Required tasks:
1. Translate this sentence from the mailing list message into Spanish: "Well, I'm running Woody (stable) so all I have is gcc-3.0 which I've heard has bugs."
2. Set down a passage from the mailing list message without changing a character. Begin at the words "Prabhu Ramachandran prabhu" and stop after "work (in theory).".

[[ Document text, beginning ]]

[SciPy-dev] gui_thread and chaco under Linux

Prabhu Ramachandran prabhu at aero.iitm.ernet.in
Wed Oct 8 13:49:05 EDT 2003


>>>>> "PP" == Pearu Peterson <pearu at scipy.org> writes:

[snip]
    >> wrapped_class = gui_thread.register(some_wx_python_class)
    >>
    >> Then you create wrapped_class instances as you would create
    >> some_wx_python_class and it should work (in theory).

    PP> This will not work for chaco anymore because chaco executes
    PP> wxPython functions during chaco.wxplt import.

OK. :(

    >> I can't test this because I cannot run chaco anymore.  kiva no
    >> longer builds under gcc 2.95.4. :(

    PP> Yes. In fact, this triggered me to upgrade gcc on my debian
    PP> system.  It turned out to be quite painless, now I have
    PP>   gcc-2.95 gcc-3.2 gcc-3.3
    PP> nicely co-existing on my system.  You could try the same ^K
    PP> ;-)

Well, I'm running Woody (stable) so all I have is gcc-3.0 which I've
heard has bugs.  testing and unstable are too unstable for me at the
moment.

[[ Document text, end ]]
[[ Dataset excerpts, beginning ]]

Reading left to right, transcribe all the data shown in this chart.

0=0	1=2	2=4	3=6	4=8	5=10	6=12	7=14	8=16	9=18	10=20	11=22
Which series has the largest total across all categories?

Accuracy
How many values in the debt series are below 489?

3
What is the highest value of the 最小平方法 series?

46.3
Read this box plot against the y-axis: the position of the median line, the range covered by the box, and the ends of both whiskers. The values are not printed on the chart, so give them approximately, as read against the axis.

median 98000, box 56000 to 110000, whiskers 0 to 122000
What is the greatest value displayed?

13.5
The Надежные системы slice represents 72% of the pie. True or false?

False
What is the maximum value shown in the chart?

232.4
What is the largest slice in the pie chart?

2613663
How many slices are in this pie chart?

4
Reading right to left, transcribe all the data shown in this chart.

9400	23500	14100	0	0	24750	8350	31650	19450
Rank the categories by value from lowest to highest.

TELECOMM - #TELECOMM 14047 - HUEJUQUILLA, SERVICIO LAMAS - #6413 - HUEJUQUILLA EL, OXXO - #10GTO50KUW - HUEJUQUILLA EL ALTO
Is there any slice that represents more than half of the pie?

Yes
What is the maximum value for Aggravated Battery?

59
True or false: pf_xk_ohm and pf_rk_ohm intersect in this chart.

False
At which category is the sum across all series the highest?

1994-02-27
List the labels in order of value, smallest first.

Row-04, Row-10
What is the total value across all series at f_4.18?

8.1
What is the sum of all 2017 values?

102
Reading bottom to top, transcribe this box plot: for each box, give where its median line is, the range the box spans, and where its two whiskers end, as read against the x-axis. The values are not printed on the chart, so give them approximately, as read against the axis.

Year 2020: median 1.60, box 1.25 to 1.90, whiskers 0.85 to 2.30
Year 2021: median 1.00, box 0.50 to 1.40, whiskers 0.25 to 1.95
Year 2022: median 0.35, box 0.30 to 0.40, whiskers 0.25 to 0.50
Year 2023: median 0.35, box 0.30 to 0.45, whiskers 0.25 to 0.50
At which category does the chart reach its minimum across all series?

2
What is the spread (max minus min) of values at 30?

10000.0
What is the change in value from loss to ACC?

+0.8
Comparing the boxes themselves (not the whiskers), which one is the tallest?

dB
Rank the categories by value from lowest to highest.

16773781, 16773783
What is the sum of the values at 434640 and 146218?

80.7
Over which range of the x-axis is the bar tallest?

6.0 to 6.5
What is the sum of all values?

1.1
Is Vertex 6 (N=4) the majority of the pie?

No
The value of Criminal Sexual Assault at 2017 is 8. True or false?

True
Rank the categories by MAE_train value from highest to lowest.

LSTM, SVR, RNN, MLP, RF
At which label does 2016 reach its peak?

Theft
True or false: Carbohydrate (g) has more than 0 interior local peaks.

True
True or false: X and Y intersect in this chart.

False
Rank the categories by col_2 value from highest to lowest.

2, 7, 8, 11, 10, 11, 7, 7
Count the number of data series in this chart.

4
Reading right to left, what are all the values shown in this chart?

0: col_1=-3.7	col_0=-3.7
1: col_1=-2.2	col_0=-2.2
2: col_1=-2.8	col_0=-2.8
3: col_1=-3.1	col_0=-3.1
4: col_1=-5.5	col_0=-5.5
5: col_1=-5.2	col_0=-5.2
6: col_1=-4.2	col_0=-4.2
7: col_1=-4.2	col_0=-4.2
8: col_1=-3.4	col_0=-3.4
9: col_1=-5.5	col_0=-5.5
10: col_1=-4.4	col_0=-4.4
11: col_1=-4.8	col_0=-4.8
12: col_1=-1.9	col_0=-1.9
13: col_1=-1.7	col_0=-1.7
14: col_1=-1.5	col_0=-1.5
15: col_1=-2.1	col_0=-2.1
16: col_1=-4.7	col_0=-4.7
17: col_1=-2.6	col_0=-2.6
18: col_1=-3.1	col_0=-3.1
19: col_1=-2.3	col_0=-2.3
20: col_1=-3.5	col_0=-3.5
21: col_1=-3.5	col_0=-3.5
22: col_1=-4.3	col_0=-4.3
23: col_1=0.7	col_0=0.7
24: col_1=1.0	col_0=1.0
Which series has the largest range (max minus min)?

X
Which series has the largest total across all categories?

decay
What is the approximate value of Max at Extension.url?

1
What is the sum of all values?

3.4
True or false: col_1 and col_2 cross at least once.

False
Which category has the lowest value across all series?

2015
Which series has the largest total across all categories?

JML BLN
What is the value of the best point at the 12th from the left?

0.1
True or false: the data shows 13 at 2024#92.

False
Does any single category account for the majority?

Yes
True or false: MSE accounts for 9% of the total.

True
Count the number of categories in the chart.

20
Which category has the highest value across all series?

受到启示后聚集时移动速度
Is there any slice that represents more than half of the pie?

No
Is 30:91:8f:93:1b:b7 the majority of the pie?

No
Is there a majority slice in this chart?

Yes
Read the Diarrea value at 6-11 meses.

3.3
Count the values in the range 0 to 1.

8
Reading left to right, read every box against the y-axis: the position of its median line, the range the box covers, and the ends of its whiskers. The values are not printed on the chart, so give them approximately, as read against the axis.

[[ Dataset excerpts, end ]]

Answers by item:
1. Bueno, estoy usando Woody (stable), así que lo único que tengo es gcc-3.0, que según he oído tiene errores.

2.
Prabhu Ramachandran prabhu at aero.iitm.ernet.in
Wed Oct 8 13:49:05 EDT 2003


>>>>> "PP" == Pearu Peterson <pearu at scipy.org> writes:

[snip]
    >> wrapped_class = gui_thread.register(some_wx_python_class)
    >>
    >> Then you create wrapped_class instances as you would create
    >> some_wx_python_class and it should work (in theory).